My target proteins are RyR2 and SERCA2 and their respective regulators.
If you are not interested in gender or sex differences, actin and tubulin both should give you a reliable normalization.
Julius, I recommend not using housekeeping proteins for normalizing western blots. There is much literature to show this is likely to skew your data. Read up on "total protein" as a loading control. Pre or post stain your blot (not gel) to visualize the whole lane protein and use that signal as your control. I'm using Ponceau as a quick easy way to visualize the blot. It can be done before or after immuno staining. There are also reports of Coomassie being used. No housekeeping protein is reliable without careful empirical testing in your specific conditions.
Thank you Professor Choubey and Mr. Munhall for your answers.
Mr Munhall, I hope it isn't too much but would you be able to share a (your?) protocol on this method? I have never encountered such data analysis in my lab but I have seen papers on SR vesicle immunoblotting that presented their data the same way as you have mentioned. Would a luminescence image analyzer (LAS 3000) be enough for this procedure? Thanks!!!

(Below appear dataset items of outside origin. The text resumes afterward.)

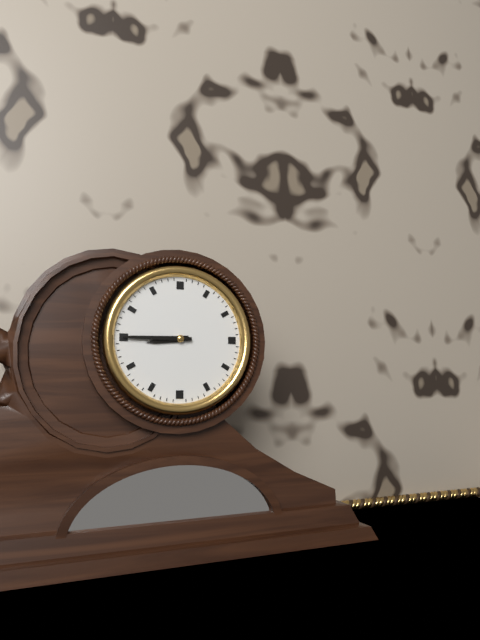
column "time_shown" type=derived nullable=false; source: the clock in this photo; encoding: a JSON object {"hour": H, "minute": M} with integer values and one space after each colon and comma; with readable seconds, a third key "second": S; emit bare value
{"hour": 8, "minute": 45}
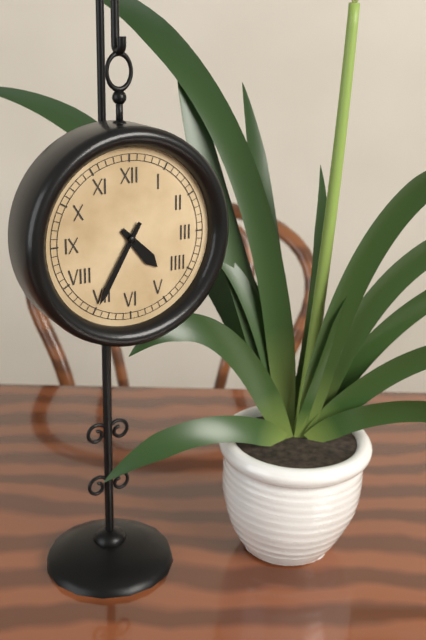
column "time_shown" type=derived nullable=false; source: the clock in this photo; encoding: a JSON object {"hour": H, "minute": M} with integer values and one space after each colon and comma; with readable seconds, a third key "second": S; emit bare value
{"hour": 4, "minute": 35}
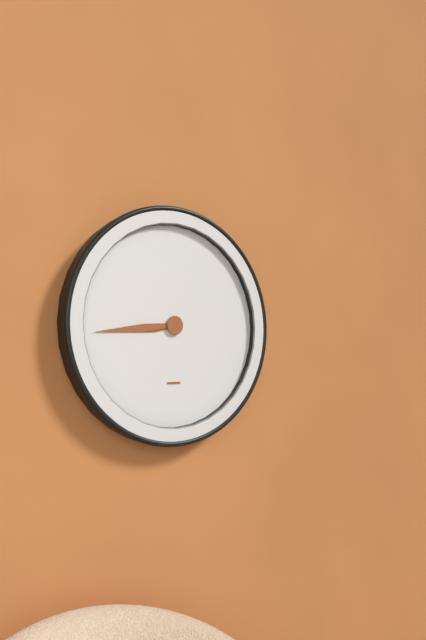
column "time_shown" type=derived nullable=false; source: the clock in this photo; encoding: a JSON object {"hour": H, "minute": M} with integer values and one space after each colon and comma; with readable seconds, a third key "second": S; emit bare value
{"hour": 8, "minute": 44}
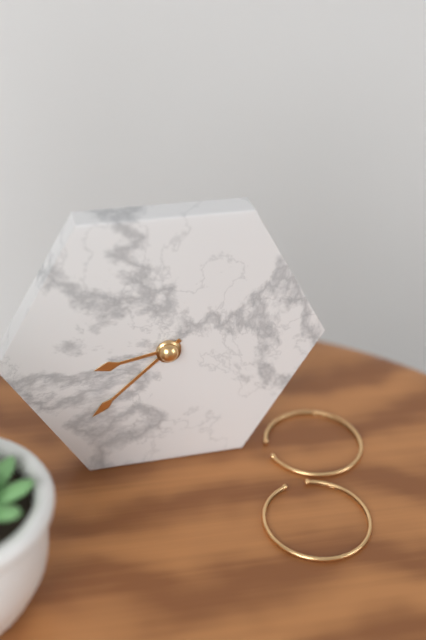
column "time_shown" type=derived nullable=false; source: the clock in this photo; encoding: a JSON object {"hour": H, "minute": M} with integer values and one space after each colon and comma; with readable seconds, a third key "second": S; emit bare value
{"hour": 8, "minute": 38}
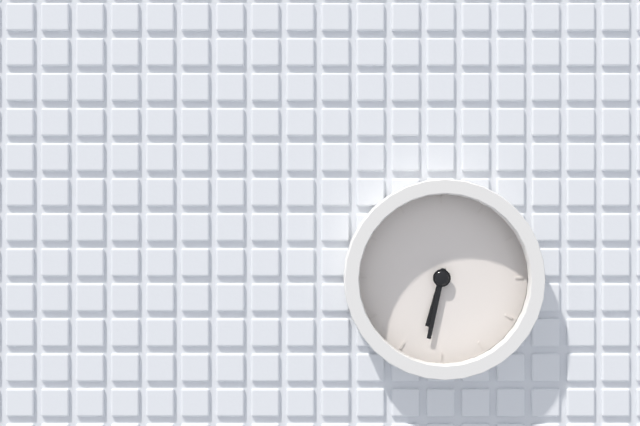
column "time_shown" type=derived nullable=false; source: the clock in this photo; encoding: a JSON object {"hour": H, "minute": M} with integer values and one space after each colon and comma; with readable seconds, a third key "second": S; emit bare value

I nice reference that discusses a couple different methods for total protein normalization is included in Gilda and Gomes study, Methods Mol Biol. 2015;1295:381-91. doi: 10.1007/978-1-4939-2550-6_27. I have used the Bio-Rad version of so-called stain-free gels to explore this method, but found wet transfer from a UV exposed gel was someone less efficient compared to non-UV exposed gels. Presently, I'm using Ponceau S for 20 minutes on the blot after immunostaining to visualized, then scanning the blot on a basic flatbed scanner (with gamma adjustment turned off ie. set to 1.0). These methods work easily enough if 1) your total blot lanes are clear of any irregularities (bubbles etc) and that the lysates run on each lane are from a similar source. I was not able to use this method when running lysates from various labs of various species even though I was given their BCA protein concentration assay values. The band patterns are very different in this case and don't seem to sum up equally--though theoretically they should.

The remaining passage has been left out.